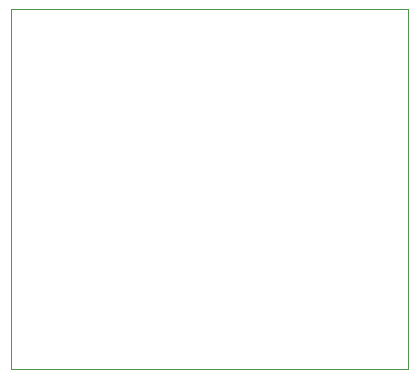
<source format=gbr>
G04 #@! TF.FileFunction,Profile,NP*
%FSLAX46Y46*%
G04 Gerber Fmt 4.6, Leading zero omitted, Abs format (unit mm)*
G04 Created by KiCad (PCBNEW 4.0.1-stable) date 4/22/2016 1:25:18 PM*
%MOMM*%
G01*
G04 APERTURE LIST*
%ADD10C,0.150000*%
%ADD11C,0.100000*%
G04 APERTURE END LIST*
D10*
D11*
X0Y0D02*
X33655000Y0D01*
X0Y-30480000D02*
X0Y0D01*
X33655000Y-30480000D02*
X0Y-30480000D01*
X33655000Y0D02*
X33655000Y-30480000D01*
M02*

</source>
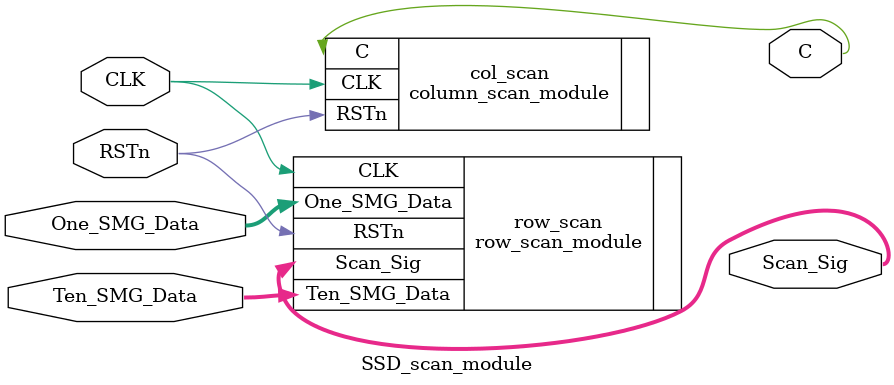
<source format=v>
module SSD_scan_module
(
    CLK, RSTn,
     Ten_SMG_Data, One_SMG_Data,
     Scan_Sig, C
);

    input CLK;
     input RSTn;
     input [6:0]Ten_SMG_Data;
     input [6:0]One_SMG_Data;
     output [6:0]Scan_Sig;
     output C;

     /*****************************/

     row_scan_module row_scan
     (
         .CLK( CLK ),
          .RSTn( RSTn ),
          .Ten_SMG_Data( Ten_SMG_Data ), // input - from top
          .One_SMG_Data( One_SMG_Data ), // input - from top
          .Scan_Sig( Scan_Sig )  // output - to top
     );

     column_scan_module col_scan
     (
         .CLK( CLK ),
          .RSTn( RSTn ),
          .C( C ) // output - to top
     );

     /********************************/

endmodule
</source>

...

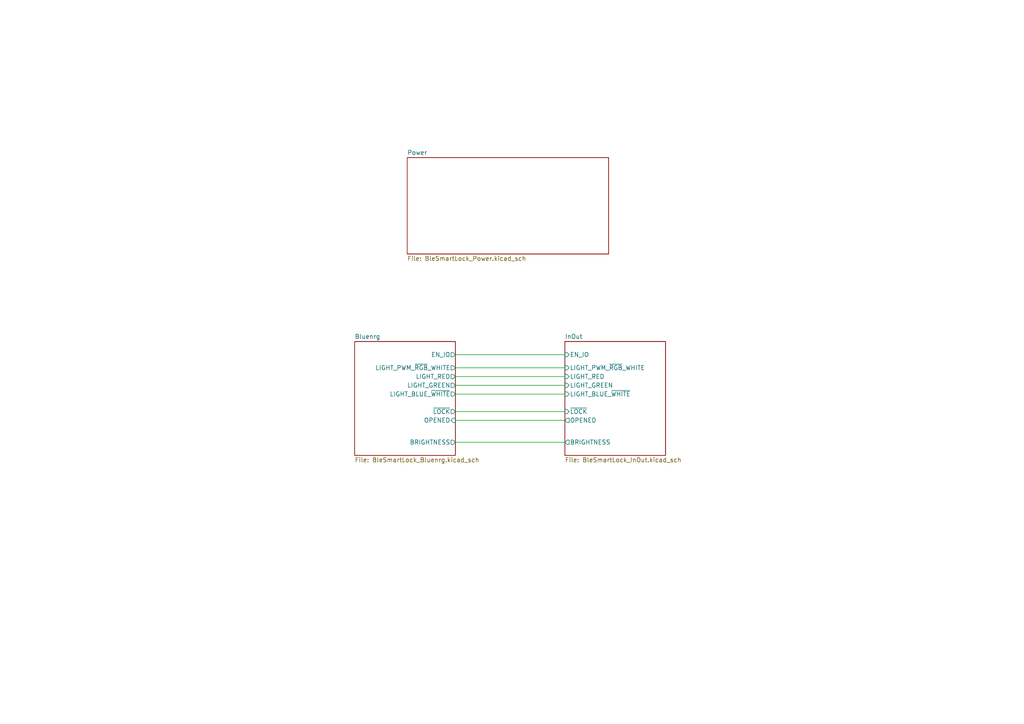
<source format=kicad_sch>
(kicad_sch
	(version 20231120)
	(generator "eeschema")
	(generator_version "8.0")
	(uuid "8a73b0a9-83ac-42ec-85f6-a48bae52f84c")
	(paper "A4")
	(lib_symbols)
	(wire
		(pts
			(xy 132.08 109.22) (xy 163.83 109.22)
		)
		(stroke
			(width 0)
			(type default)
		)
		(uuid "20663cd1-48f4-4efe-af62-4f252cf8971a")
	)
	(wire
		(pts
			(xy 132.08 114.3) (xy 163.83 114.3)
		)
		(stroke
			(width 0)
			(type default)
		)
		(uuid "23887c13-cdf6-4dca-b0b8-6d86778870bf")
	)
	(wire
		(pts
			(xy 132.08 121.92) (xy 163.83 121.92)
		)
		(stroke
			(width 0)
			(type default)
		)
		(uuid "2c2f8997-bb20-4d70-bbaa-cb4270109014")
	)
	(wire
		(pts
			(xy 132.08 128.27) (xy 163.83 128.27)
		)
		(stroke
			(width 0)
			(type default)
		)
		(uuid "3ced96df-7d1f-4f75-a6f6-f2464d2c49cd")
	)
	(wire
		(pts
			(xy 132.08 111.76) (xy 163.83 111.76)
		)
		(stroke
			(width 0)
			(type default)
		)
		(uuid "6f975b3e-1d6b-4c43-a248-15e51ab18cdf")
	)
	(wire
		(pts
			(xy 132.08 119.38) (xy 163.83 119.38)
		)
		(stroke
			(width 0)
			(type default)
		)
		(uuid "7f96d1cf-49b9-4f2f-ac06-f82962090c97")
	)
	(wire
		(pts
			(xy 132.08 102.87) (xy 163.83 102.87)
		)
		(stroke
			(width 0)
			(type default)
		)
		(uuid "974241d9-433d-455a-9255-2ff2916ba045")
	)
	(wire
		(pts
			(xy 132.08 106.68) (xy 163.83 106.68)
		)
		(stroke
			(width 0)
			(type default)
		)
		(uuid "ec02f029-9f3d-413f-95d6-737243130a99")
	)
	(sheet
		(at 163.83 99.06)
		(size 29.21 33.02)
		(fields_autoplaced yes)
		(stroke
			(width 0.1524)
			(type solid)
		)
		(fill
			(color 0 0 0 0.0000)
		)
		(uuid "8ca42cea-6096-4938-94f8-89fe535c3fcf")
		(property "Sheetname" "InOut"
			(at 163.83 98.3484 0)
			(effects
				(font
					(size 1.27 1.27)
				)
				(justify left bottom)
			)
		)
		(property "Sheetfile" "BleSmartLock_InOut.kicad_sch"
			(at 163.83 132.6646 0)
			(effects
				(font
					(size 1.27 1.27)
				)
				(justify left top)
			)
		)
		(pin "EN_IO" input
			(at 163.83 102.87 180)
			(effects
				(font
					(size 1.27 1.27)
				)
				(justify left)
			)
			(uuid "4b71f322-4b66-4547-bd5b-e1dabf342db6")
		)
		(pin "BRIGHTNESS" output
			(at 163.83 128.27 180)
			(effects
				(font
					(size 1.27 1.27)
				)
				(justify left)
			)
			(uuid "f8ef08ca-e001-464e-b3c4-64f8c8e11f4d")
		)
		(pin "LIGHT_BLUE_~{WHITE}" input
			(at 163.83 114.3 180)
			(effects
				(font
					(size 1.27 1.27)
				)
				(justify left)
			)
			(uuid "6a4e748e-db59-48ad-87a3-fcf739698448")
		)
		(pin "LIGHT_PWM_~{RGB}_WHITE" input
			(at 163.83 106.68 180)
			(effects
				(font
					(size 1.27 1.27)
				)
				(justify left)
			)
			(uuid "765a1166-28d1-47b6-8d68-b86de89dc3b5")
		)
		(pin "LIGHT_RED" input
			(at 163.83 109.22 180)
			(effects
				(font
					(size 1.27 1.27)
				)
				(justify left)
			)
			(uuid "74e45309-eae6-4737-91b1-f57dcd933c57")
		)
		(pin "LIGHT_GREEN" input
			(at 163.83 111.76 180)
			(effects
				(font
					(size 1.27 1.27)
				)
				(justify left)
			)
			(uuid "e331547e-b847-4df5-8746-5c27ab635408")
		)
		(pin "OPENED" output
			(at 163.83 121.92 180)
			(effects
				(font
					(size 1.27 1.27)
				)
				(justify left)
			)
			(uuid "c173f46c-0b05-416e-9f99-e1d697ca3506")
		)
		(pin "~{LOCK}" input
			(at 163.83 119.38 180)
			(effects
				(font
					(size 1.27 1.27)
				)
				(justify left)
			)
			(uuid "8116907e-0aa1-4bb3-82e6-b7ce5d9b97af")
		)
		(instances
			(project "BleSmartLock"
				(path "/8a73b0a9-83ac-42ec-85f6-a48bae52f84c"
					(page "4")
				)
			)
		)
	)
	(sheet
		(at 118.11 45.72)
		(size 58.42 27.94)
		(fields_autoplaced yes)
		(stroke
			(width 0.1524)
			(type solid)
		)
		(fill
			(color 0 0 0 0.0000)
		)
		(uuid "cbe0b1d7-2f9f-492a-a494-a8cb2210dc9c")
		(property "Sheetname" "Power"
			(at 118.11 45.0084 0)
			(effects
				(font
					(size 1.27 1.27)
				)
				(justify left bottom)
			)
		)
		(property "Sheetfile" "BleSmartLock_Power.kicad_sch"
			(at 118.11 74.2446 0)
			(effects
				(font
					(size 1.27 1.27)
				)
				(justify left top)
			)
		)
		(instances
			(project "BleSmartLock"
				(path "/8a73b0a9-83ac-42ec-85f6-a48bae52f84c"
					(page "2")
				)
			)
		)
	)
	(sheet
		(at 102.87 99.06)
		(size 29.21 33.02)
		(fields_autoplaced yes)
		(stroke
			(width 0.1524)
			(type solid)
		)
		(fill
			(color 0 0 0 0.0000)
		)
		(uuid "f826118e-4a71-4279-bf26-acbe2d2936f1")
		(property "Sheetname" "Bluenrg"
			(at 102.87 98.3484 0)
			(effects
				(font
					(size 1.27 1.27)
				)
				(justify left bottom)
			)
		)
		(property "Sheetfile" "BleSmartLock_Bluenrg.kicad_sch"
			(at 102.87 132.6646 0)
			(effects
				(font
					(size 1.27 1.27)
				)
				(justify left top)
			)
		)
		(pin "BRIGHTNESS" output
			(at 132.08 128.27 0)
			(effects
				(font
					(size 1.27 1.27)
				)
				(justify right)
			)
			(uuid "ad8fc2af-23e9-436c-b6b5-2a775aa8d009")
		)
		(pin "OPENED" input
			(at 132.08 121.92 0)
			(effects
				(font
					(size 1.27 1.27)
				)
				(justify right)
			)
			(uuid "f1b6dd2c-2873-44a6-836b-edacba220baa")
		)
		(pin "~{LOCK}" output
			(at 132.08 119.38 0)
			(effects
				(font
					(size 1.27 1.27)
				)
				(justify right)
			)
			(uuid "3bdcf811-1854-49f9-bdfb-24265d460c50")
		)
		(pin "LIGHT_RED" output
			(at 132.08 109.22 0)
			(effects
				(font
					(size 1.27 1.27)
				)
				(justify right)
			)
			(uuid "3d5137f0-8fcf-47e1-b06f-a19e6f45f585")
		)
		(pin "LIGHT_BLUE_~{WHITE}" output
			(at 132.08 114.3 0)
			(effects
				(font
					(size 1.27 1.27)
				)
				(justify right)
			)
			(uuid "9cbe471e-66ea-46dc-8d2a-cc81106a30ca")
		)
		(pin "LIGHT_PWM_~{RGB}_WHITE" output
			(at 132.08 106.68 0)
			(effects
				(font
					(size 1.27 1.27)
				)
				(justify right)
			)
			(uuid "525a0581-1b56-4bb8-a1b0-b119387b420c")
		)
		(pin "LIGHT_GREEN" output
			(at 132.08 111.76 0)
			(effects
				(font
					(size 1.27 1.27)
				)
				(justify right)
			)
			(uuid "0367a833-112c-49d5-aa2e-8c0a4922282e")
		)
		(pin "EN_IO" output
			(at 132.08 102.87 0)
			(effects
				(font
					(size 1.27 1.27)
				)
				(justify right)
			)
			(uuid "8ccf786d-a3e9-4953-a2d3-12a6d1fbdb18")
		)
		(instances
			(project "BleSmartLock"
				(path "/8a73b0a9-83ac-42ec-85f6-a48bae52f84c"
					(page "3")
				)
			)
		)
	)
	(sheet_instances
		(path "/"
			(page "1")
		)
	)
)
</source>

Job:
Copy whichever lines of the records above contain the word "format".

Output for this task:
<source format=gbr>
G04 Gerber Fmt 4.6, Leading zero omitted, Abs format (unit mm)*
<source format=v>
<source format=kicad_sch>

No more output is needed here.